To keep your home through bankruptcy you must not have too much equity in it. Bankruptcy law provides for you to keep property, assets, and other belongings valued up to a certain dollar amount through exemptions. The Georgia homestead exemption allows you to protect up to $21,500 of equity in real estate. If the title to the property is held by one of two spouses, you may exempt up to $43,000 of equity in real estate. stop foreclosures

You can determine the amount of equity you have in your home by subtracting the amount of your mortgage(s) from the current fair market value of the property. As long as your equity is less than the Georgia homestead exemption, then you will be able to protect its equity through bankruptcy. stop foreclosures

Paying Mortgage Arrears

To keep your home after bankruptcy you must get and remain current on your mortgage payments.
If you do not pay your mortgage arrears, your lender will be able to foreclose on your house either after bankruptcy or during bankruptcy if it properly asks the Bankruptcy Court permission to do so.

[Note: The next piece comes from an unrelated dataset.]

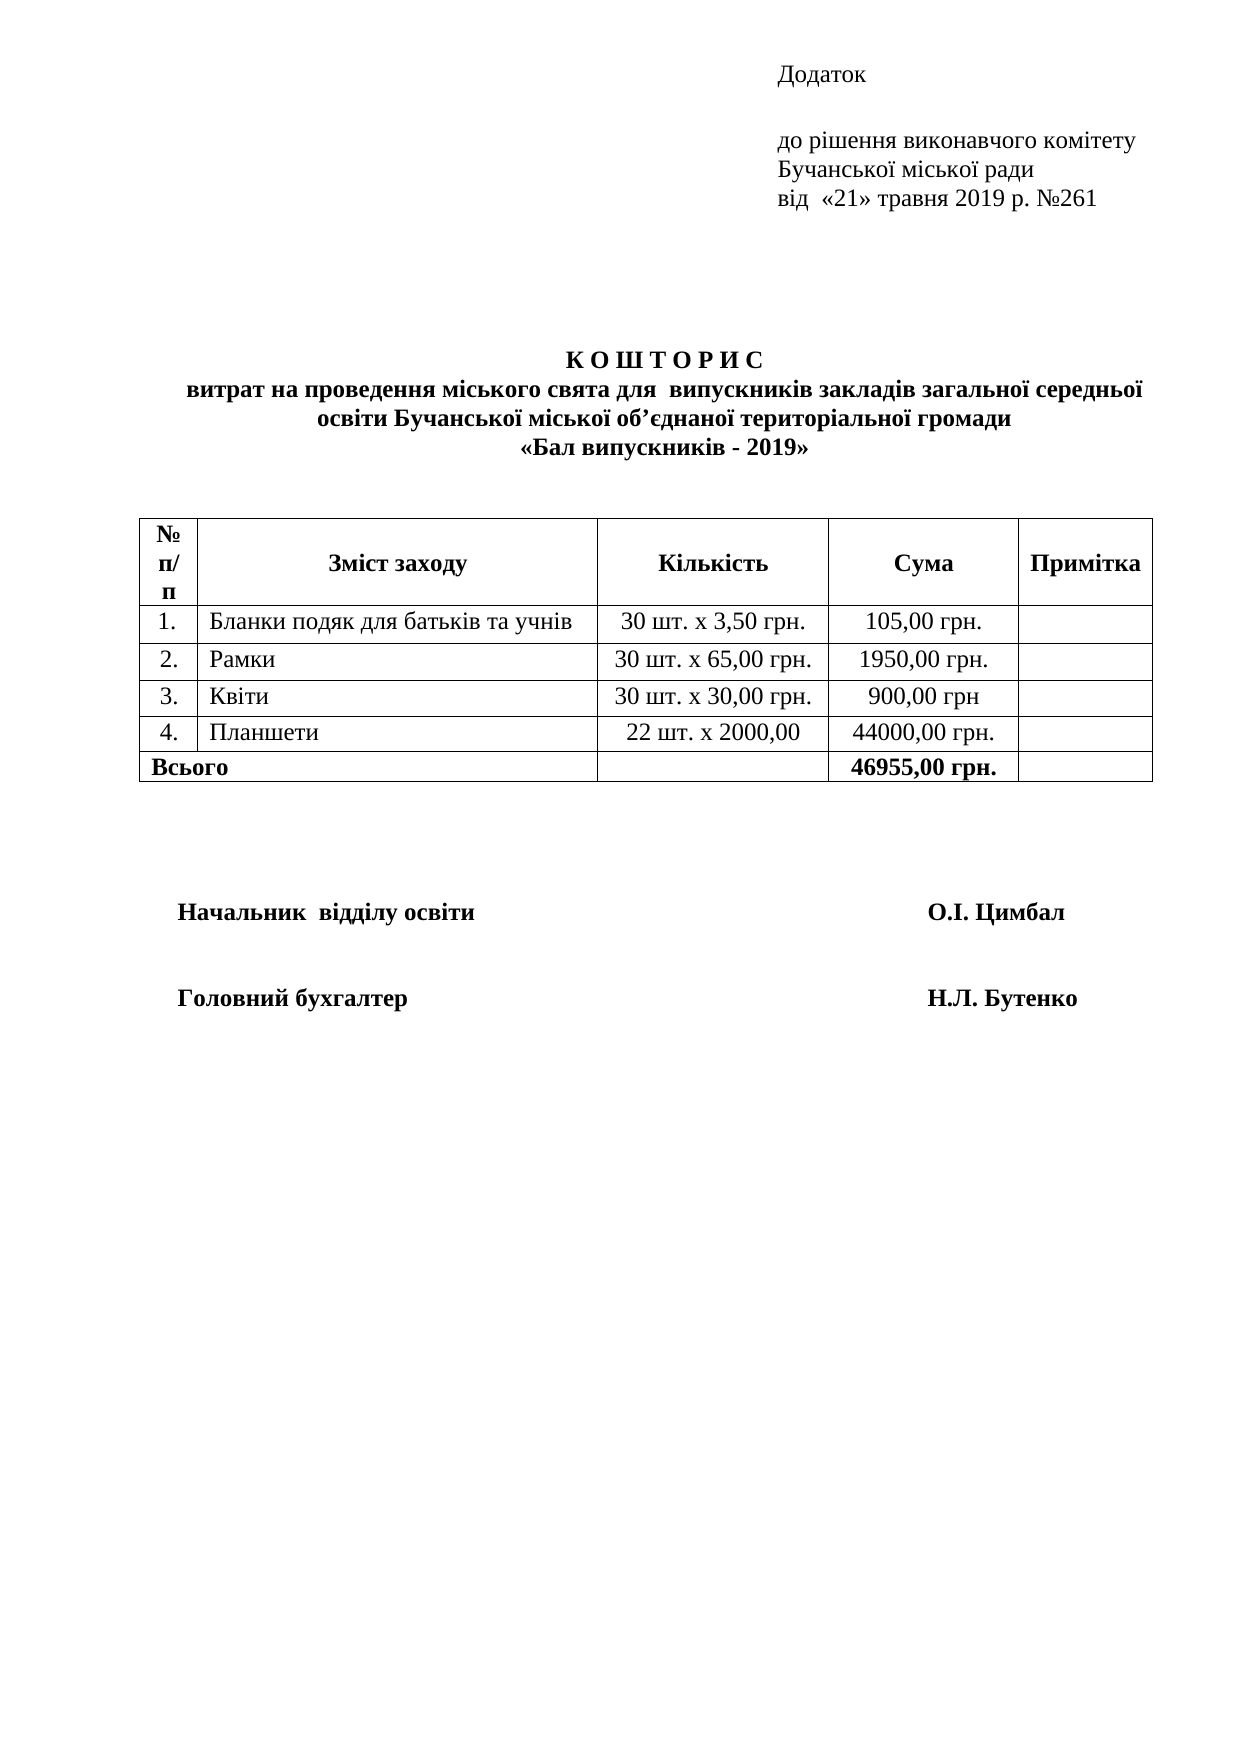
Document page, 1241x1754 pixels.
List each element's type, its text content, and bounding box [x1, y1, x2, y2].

Filing for Chapter 7 or 13 will immediately stop a pending foreclosure sale; however, Chapter 13 bankruptcy offers benefits to homeowners that Chapter 7 does not. Chapter 13 creates an opportunity for homeowners to repay mortgage arrears, and in some cases, to “lien strip” (erase) a second mortgage.

Chapter 13 bankruptcy creates a three to five year plan. Homeowners may include missed mortgage payments in their Chapter 13 repayment plan. Only payments missed prior to filing may be included. Mortgage payments missed after the date the case is filed cannot be included in the plan.

We Can Help You Keep Your Home After Bankruptcy

We help hundreds of homeowners just like you keep their homes through bankruptcy each year. But our clients are never just a number. You will not be left in the hands of a paralegal. You will have access to your attorney throughout your bankruptcy case.